Zulip Chat Archive

Stream: mathlib4

Topic: zify mathlib4#517

Scott Morrison (Oct 30 2022 at 22:57):

I'm keen to get @Moritz Doll's port of zify in, but I'm having trouble with a casting issue.

By adding some norm_cast attributes, I got the mathlib3 tests to work.

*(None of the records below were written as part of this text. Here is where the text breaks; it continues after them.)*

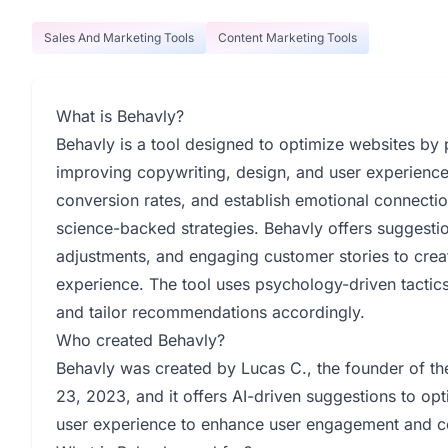
Sales And Marketing Tools
Content Marketing Tools
What is Behavly?
Behavly is a tool designed to optimize websites by 
improving copywriting, design, and user experience
conversion rates, and establish emotional connectio
science-backed strategies. Behavly offers suggesti
adjustments, and engaging customer stories to crea
experience. The tool uses psychology-driven tactic
and tailor recommendations accordingly.
Who created Behavly?
Behavly was created by Lucas C., the founder of 
23, 2023, and it offers AI-driven suggestions to op
user experience to enhance user engagement and co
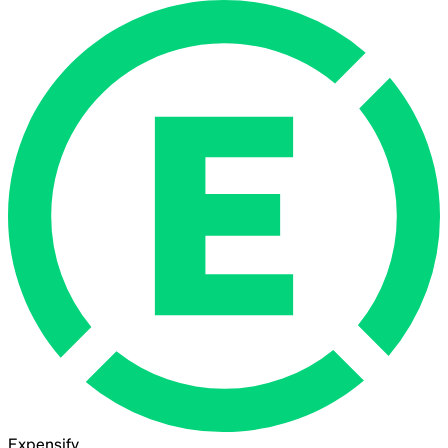
Expensify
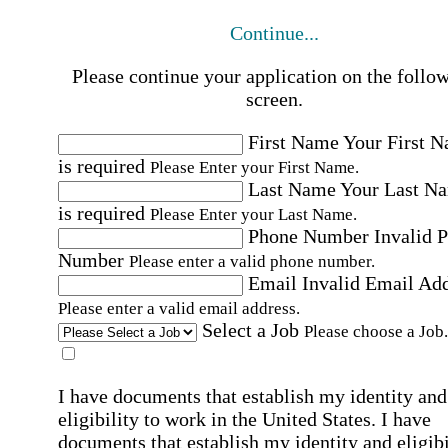
Continue...
Please continue your application on the follo
screen.
First Name
Your First 
is required
Please Enter your First Name.
Last Name
Your Last N
is required
Please Enter your Last Name.
Phone Number
Invalid 
Number
Please enter a valid phone number.
Email
Invalid Email Ad
Please enter a valid email address.
Select a Job
Please choose a Job.
I have documents that establish my identity and
eligibility to work in the United States.
I have
documents that establish my identity and eligibi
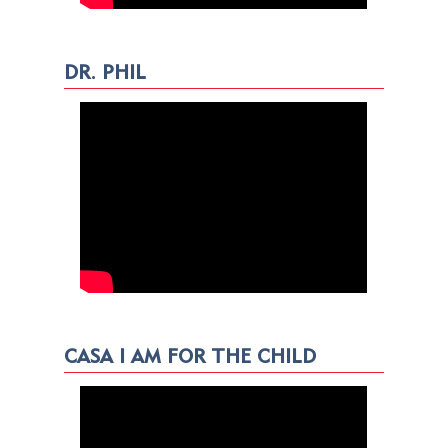
DR. PHIL
CASA I AM FOR THE CHILD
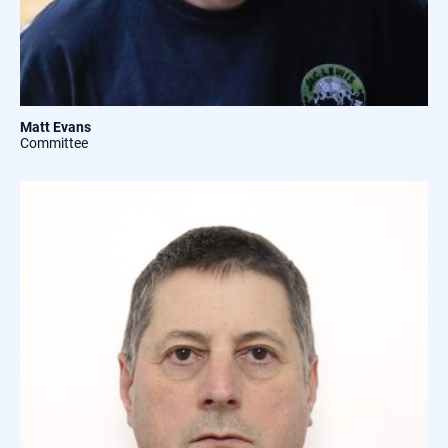
Matt Evans
Committee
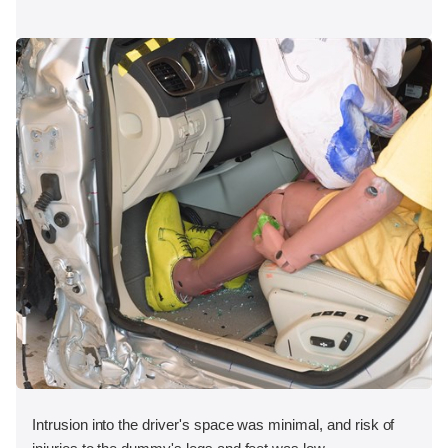
Intrusion into the driver's space was minimal, and risk of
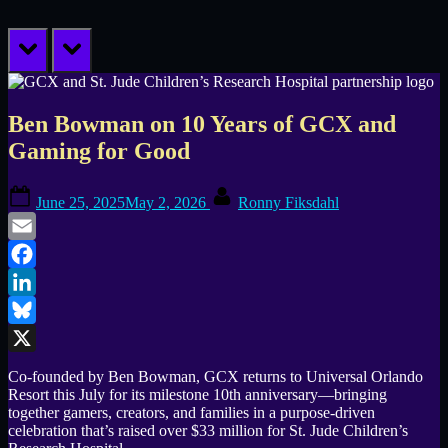
prev
next
Ben Bowman on 10 Years of GCX and
Gaming for Good
Posted
By
June 25, 2025
May 2, 2026
Ronny Fiksdahl
on
Email
Facebook
LinkedIn
Bluesky
X
Co-founded by Ben Bowman, GCX returns to Universal Orlando
Resort this July for its milestone 10th anniversary—bringing
together gamers, creators, and families in a purpose-driven
celebration that’s raised over $33 million for St. Jude Children’s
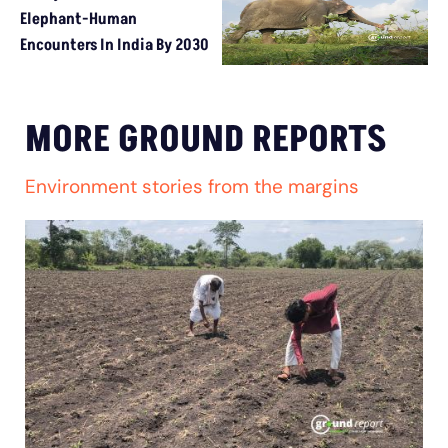
Elephant-Human
Encounters In India By 2030
MORE GROUND REPORTS
Environment stories from the margins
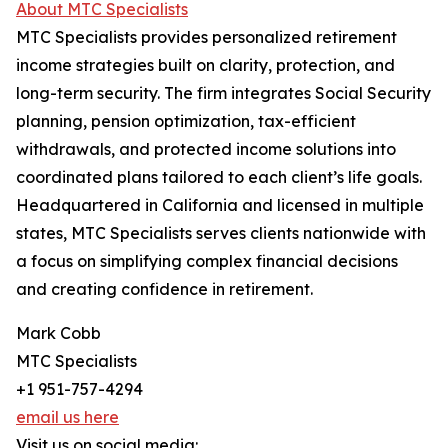
About MTC Specialists
MTC Specialists provides personalized retirement
income strategies built on clarity, protection, and
long-term security. The firm integrates Social Security
planning, pension optimization, tax-efficient
withdrawals, and protected income solutions into
coordinated plans tailored to each client’s life goals.
Headquartered in California and licensed in multiple
states, MTC Specialists serves clients nationwide with
a focus on simplifying complex financial decisions
and creating confidence in retirement.
Mark Cobb
MTC Specialists
+1 951-757-4294
email us here
Visit us on social media:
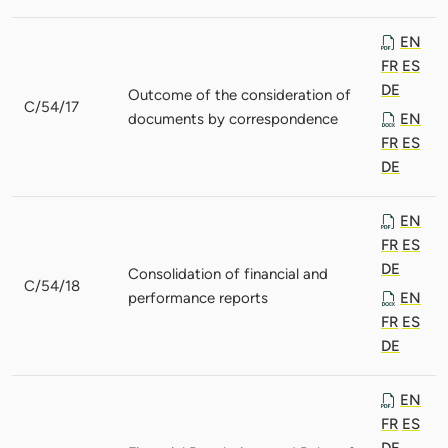
EN
FR
ES
DE
Outcome of the consideration of
C/54/17
documents by correspondence
EN
FR
ES
DE
EN
FR
ES
DE
Consolidation of financial and
C/54/18
performance reports
EN
FR
ES
DE
EN
FR
ES
DE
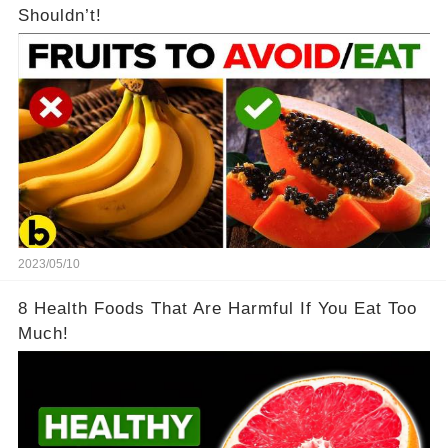
Shouldn’t!
2023/05/10
8 Health Foods That Are Harmful If You Eat Too
Much!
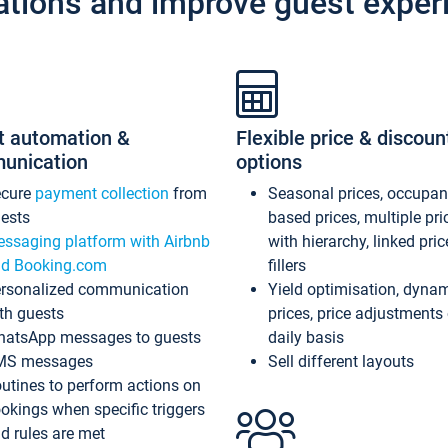
ations and improve guest exper
t automation &
Flexible price & discoun
unication
options
ecure
payment collection
from
Seasonal prices, occupa
ests
based prices, multiple pri
ssaging platform with Airbnb
with hierarchy, linked pri
d Booking.com
fillers
rsonalized communication
Yield optimisation, dyna
th guests
prices, price adjustments
atsApp messages to guests
daily basis
MS messages
Sell different layouts
utines to perform actions on
okings when specific triggers
d rules are met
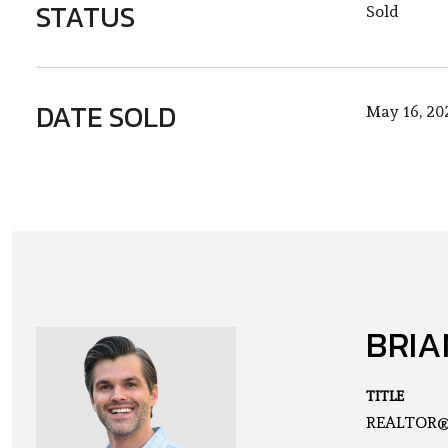
STATUS
Sold
DATE SOLD
May 16, 20
BRIA
TITLE
REALTOR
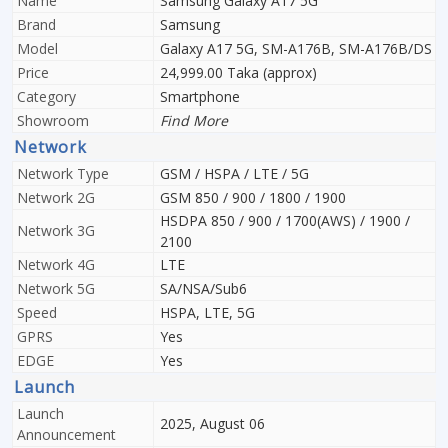
Name
Samsung Galaxy A17 5G
Brand
Samsung
Model
Galaxy A17 5G, SM-A176B, SM-A176B/DS
Price
24,999.00 Taka (approx)
Category
Smartphone
Showroom
Find More
Network
Network Type
GSM / HSPA / LTE / 5G
Network 2G
GSM 850 / 900 / 1800 / 1900
HSDPA 850 / 900 / 1700(AWS) / 1900 /
Network 3G
2100
Network 4G
LTE
Network 5G
SA/NSA/Sub6
Speed
HSPA, LTE, 5G
GPRS
Yes
EDGE
Yes
Launch
Launch
2025, August 06
Announcement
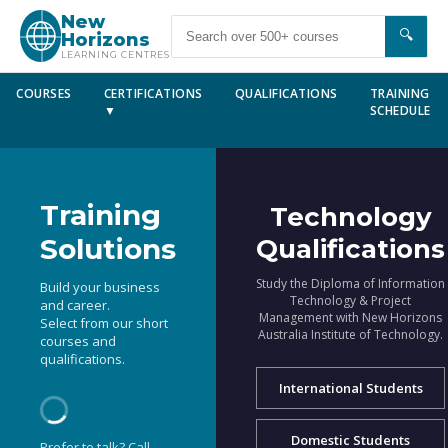
New
🔍
Horizons
LEARNING CENTRES
COURSES
CERTIFICATIONS
QUALIFICATIONS
TRAINING
▼
SCHEDULE
Training
Technology
Solutions
Qualifications
Study the Diploma of Information
Build your business
Technology & Project
and career.
Management with New Horizons
Select from our short
Australia Institute of Technology.
courses and
qualifications.
International Students
Domestic Students
Prefer to talk? Call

However, if you add imports to the test file so that the CommRing ℤ instance becomes available, things fail again! Here's my summary from github:

Okay, so we need to import Mathlib.Init.Data.Int.Basic, in order to get the Preorder ℤ instance. However as soon as the CommRing ℤ instance is available, which is currently defined in Mathlib.Algebra.Ring.Basic, the tests start failing again.

In

example (a b c x y z : ℕ) (h : ¬ x*y*z < 0) (h2 : (c : ℤ) < a + 3 * b) : a + 3*b > c := by
  zify at h ⊢
  push_cast at h
  guard_hyp h : ¬↑x * ↑y * ↑z < (0 : ℤ)
  guard_target =ₐ ↑c < (↑a : ℤ) + 3 * ↑b
  exact h2

which right now succeeds in this branch, after adding the import (and hence the CommRing ℤ instance), we get

hypothesis h has type ¬↑x * ↑y * ↑z < 0, not ¬↑x * ↑y * ↑z < 0

Here the first ↑x is Int.ofNat x : ℤ, while the other ↑x is @Nat.cast ℤ NonUnitalNonAssocSemiring.toAddMonoidWithOne x : ℤ.

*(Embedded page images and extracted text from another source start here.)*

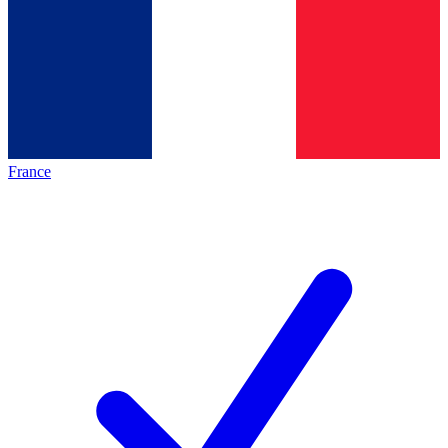
France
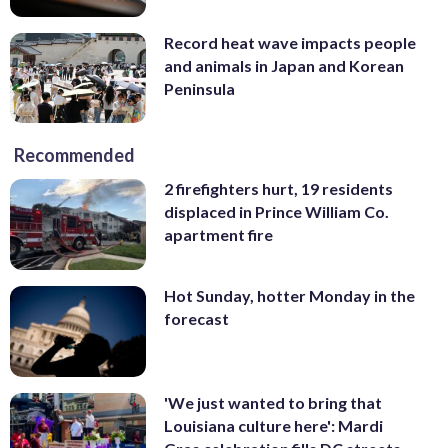
Record heat wave impacts people
and animals in Japan and Korean
Peninsula
Recommended
2 firefighters hurt, 19 residents
displaced in Prince William Co.
apartment fire
Hot Sunday, hotter Monday in the
forecast
'We just wanted to bring that
Louisiana culture here': Mardi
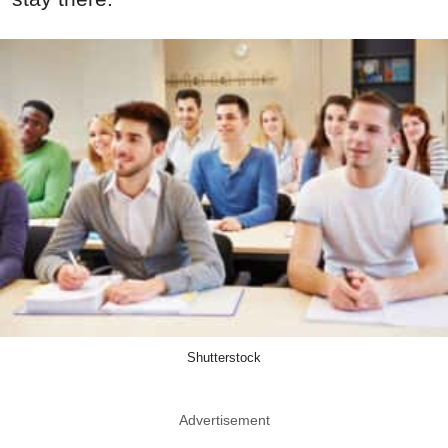
Shutterstock
Advertisement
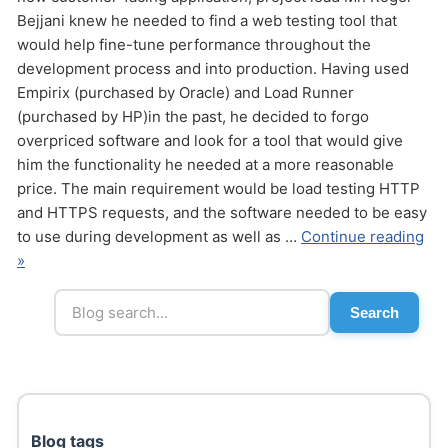
Bejjani knew he needed to find a web testing tool that
would help fine-tune performance throughout the
development process and into production. Having used
Empirix (purchased by Oracle) and Load Runner
(purchased by HP)in the past, he decided to forgo
overpriced software and look for a tool that would give
him the functionality he needed at a more reasonable
Send
price. The main requirement would be load testing HTTP
and HTTPS requests, and the software needed to be easy
to use during development as well as …
Continue reading
»
Search
Blog tags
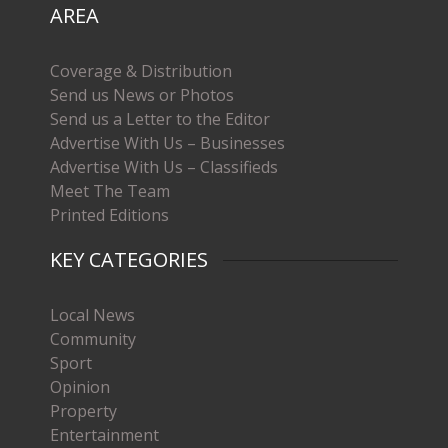
AREA
Coverage & Distribution
Send us News or Photos
Send us a Letter to the Editor
Advertise With Us – Businesses
Advertise With Us – Classifieds
Meet The Team
Printed Editions
KEY CATEGORIES
Local News
Community
Sport
Opinion
Property
Entertainment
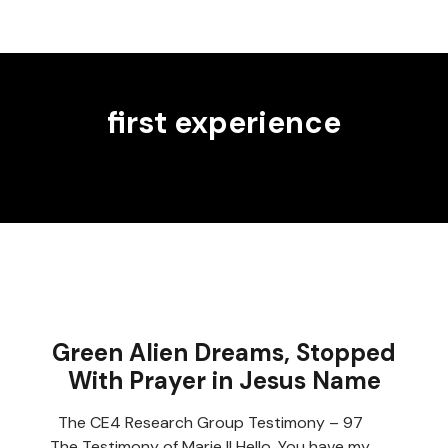
first experience
Green Alien Dreams, Stopped
With Prayer in Jesus Name
The CE4 Research Group Testimony – 97
The Testimony of Marie II Hello, You have my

I'm not sure what the appropriate resolution of this is, so if someone who understands how casts are meant to work in Lean 4 wants to help out here, that would be great. :-)

Mario Carneiro (Oct 31 2022 at 04:14):

I believe the intention is for Nat.cast to take precedence over Int.ofNat in mathlib once the former is available. It should have a precedence such that this happens consistently, and there is a simp lemma rewriting ofNat to Nat.cast IIRC

Moritz Doll (Oct 31 2022 at 05:22):

Thanks Scott for looking into this.
When I wrote the tests, I thought that the Int.ofNat cast lemmas were not tagged as norm_cast in mathlib3 and this was the reason why I did not add them, but now I see that I was wrong.

Last updated: Dec 20 2023 at 11:08 UTC